This will introduce a new package ([eofs](http://ajdawson.github.io/eofs/)) which makes it easy to do EOS analysis in python.Since it is a rather complex method, EOF analysis is not needed for your projects and there is no need to have a deep understanding of EOF analysis for the final exam either.

EOF is a very important tool in dynamical climatology, and this is the reason why I thought you might want to know how to use it if you need it one day. We will start with a system we know well, the SST in the Tropical Pacific:

In [None]:
# new data file, available on OLAT or on the scratch directory
ds = xr.open_dataset('./data/NOAA-OI-SSTV2-TropPacific.nc')

In [None]:
# make seasonal means
sst_djf = ds.sst.load().where(ds['time.season'] == 'DJF')
sst_djf = sst_djf.rolling(min_periods=3, center=True, time=3).mean().groupby('time.year').mean('time')[1:, :, :]
# rename the time coordinate so that eofs is happy
sst_djf = sst_djf.rename({'year':'time'})
# compute anomalies by removing the time-mean.
sst_djf_a = sst_djf - sst_djf.mean(dim='time')

In [None]:
# The grid-points need to be weighted again. Here we take the square-root
# of cosine of latitude (this is because the weights are then squared internaly)
wgts = sst_djf.isel(time=0) * 0. + np.sqrt(np.cos(np.deg2rad(sst_djf.lat)).clip(0., 1.))

In [None]:
# solve the EOF
solver = Eof(sst_djf_a, weights=wgts)

There are many ways to represent the various EOFs. A widely used one is to represent the EOF as coorelation maps.
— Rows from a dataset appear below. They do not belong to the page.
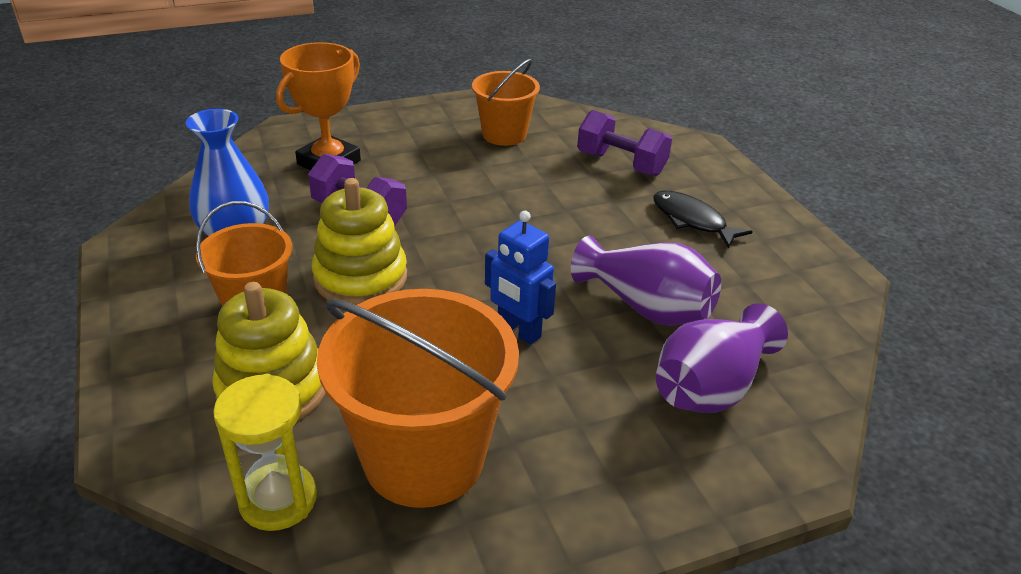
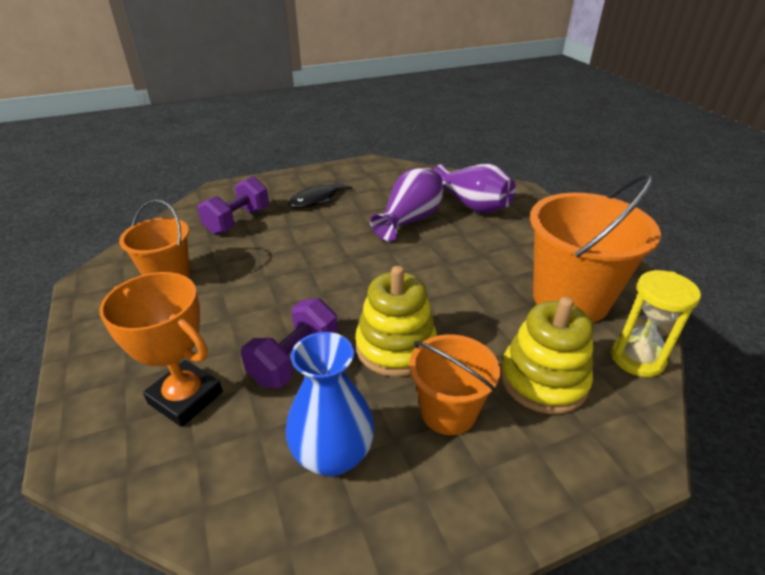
camera: 90 degrees left, 0 degrees up
blue robot [485,211,556,345] -> none

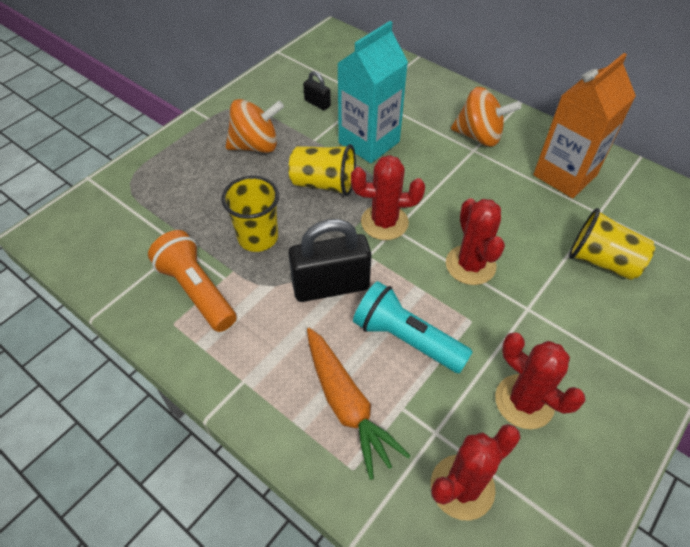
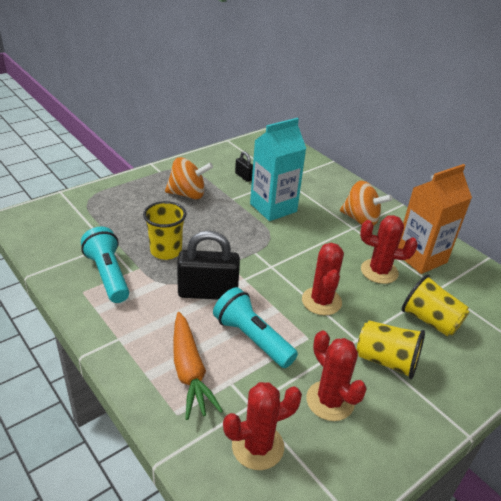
camera: 10 degrees right, 15 degrees down
orange flashlight [148,230,237,332] -> turquoise flashlight [81,227,129,303]
yellow cup [289,144,356,196] -> yellow cup moved to [357,320,425,379]
red cactus [351,155,425,240] -> red cactus moved to [360,215,418,284]

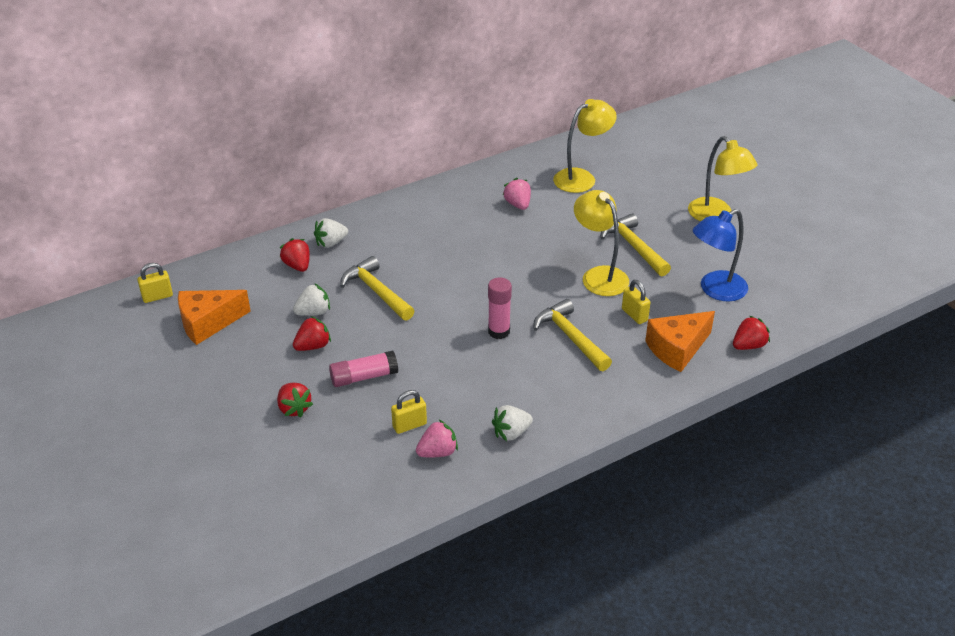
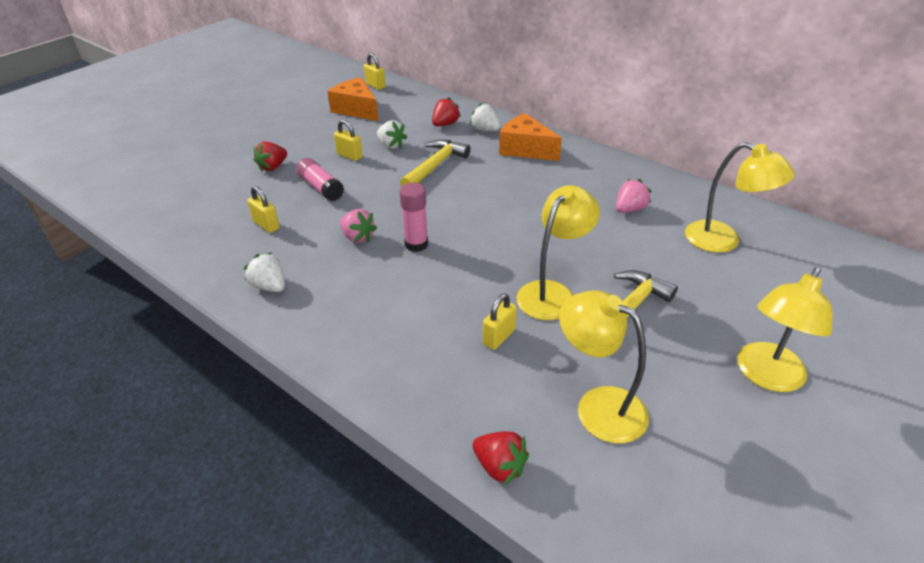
camera: 70 degrees right, 0 degrees up
red strawberry [293,316,331,351] -> yellow padlock [334,120,363,161]
pink strawberry [416,420,458,457] -> pink strawberry moved to [340,209,377,243]
yellow hammer [533,299,612,371] -> none
orange cheese [645,311,715,372] -> orange cheese moved to [499,113,562,161]
blue lamp [693,209,748,301] -> yellow lamp [559,290,649,443]

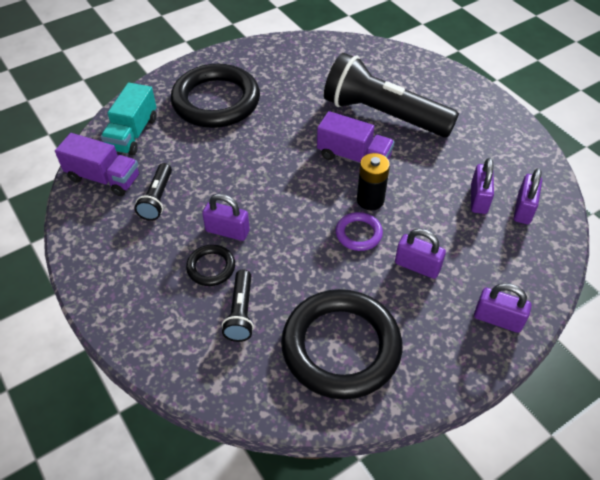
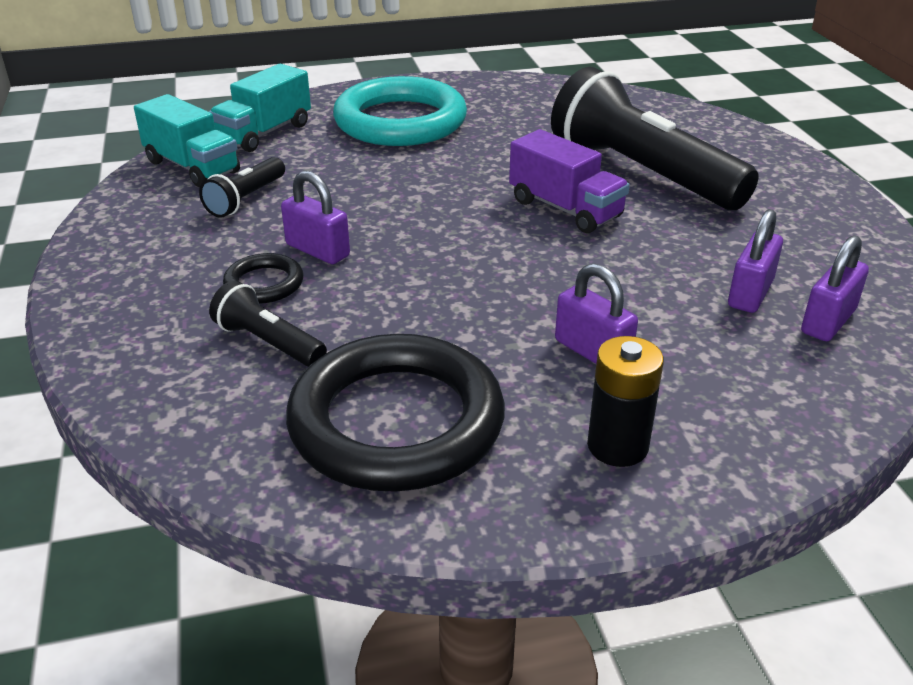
camera: 20 degrees right, 15 degrees down
purple truck [55,133,139,196] -> turquoise truck [134,94,240,187]
black ring [171,64,260,128] -> turquoise ring [333,76,467,146]
black flashlight [222,270,254,342] -> black flashlight turned 105 degrees clockwise [209,281,327,367]
purple ring [336,212,383,251] -> none
black battery [357,153,390,210] -> black battery moved to [587,336,664,467]
purple padlock [474,283,532,333] -> none

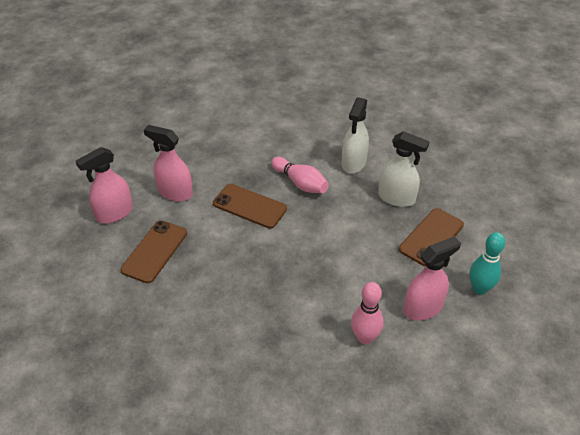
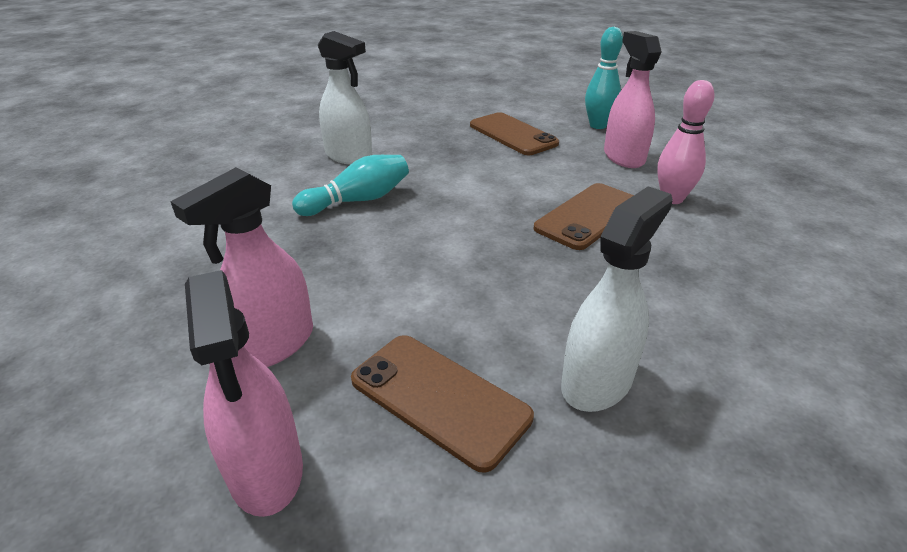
camera: 75 degrees left, 10 degrees down
brown phone [213,184,287,229] -> brown phone moved to [533,183,634,250]
pink bowling pin [271,157,329,193] -> turquoise bowling pin [292,155,409,216]
white spray bottle [378,131,430,207] -> white spray bottle moved to [561,186,673,412]

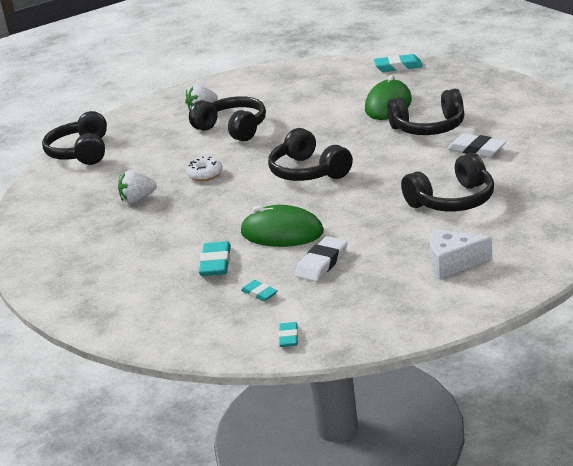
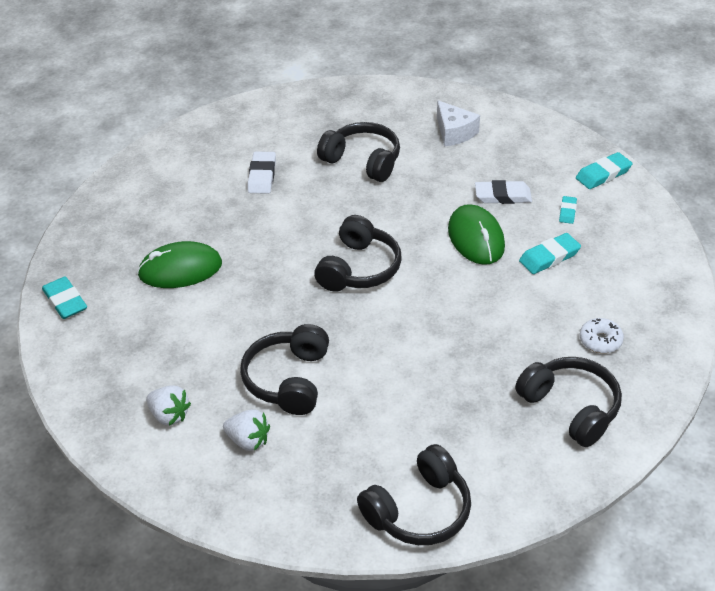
camera: 125 degrees left, 15 degrees up
white strawberry [118,170,157,203] -> white strawberry moved to [146,385,191,426]
white donut [186,156,223,181] -> white donut moved to [580,318,624,353]
turquoise eraser [279,322,298,347] -> turquoise eraser [576,152,633,189], size x1.68
black headphones [387,89,464,135] -> black headphones moved to [515,357,622,447]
The correlation values computed here are the correlations with the first ("leading") principal component timeseries:

In [None]:
# Retrieve the 3 first leading EOFs, expressed as the correlation between the leading
# PC time series and the input SST anomalies at each grid point
eofs = solver.eofsAsCorrelation(neofs=3)
# Get the variance fraction accounted for each EOF
variances = solver.varianceFraction()

In [None]:
# Plot the leading EOF expressed as correlation, add the percentage of explained variance in the title 
ax = plt.axes(projection=ccrs.PlateCarree(central_longitude=-180))
eofs.sel(mode=0).plot.contourf(ax=ax, transform=ccrs.PlateCarree(), levels=np.linspace(-0.8, 0.8, 9), 
                               cmap='RdBu_r', extend='both')
ax.coastlines(); ax.gridlines(); 
plt.title('First EOF (explained variance: %.2f)' % variances[0])
# this is because of a cartopy bug:
ax.set_extent([ds.lon.min(), ds.lon.max(), ds.lat.min(), ds.lat.max()], crs=ccrs.PlateCarree());

In [None]:
# Plot the second EOF expressed as correlation, add the percentage of explained variance in the title 
ax = plt.axes(projection=ccrs.PlateCarree(central_longitude=-180))
eofs.sel(mode=1).plot.contourf(ax=ax, transform=ccrs.PlateCarree(), levels=np.linspace(-0.8, 0.8, 9), 
                               cmap='RdBu_r', extend='both')
ax.coastlines(); ax.gridlines(); 
plt.title('Second EOF (explained variance: %.2f)' % variances[1])
# this is because of a cartopy bug:
ax.set_extent([ds.lon.min(), ds.lon.max(), ds.lat.min(), ds.lat.max()], crs=ccrs.PlateCarree());

As explained during the lecture, the EOFs are associated with the principal components timeseries:

In [None]:
pcs = solver.pcs(npcs=3, pcscaling=1)

In [None]:
pcs.sel(mode=0).plot();
plt.title('First principal component, scaled to variance');

In [None]:
pcs.sel(mode=1).plot();
plt.title('Second principal component, scaled to variance');

By construction, the two PCs are orthogonal, their correlation is zero:

In [None]:
np.corrcoef(pcs.sel(mode=0), pcs.sel(mode=1))[0, 1]